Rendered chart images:
[Start of Attachment]

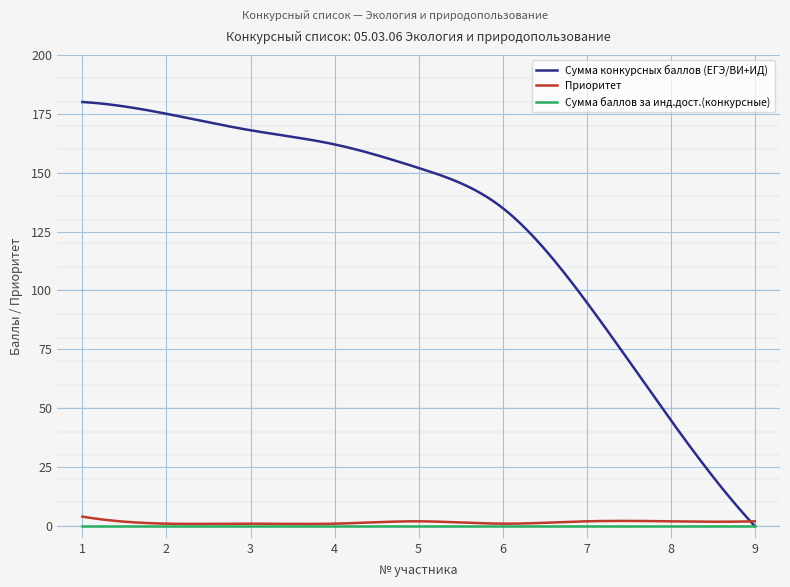

Which series has the largest total across all categories?

Сумма конкурсных баллов (ЕГЭ/ВИ+ИД)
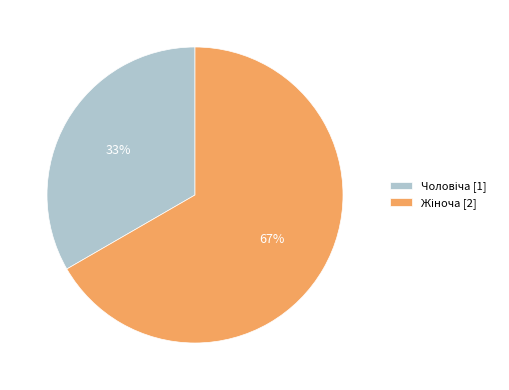

To the nearest percent, what is the average slice percentage?

50%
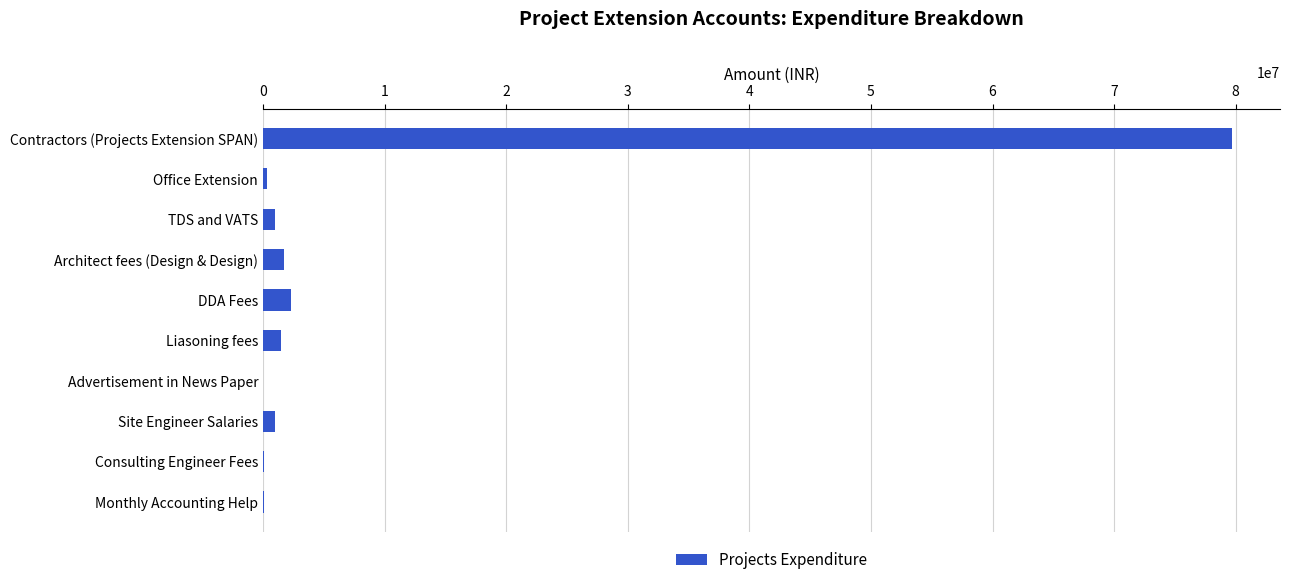

How many data points does each series have?

10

[End of Attachment]

Task – Please write out, word for word, the part of the items that opens with the line containing "To the nearest" and closes at the end of the items, including both ends. Leave the pictures out of your answer.

Response to this task –
To the nearest percent, what is the average slice percentage?

50%

How many data points does each series have?

10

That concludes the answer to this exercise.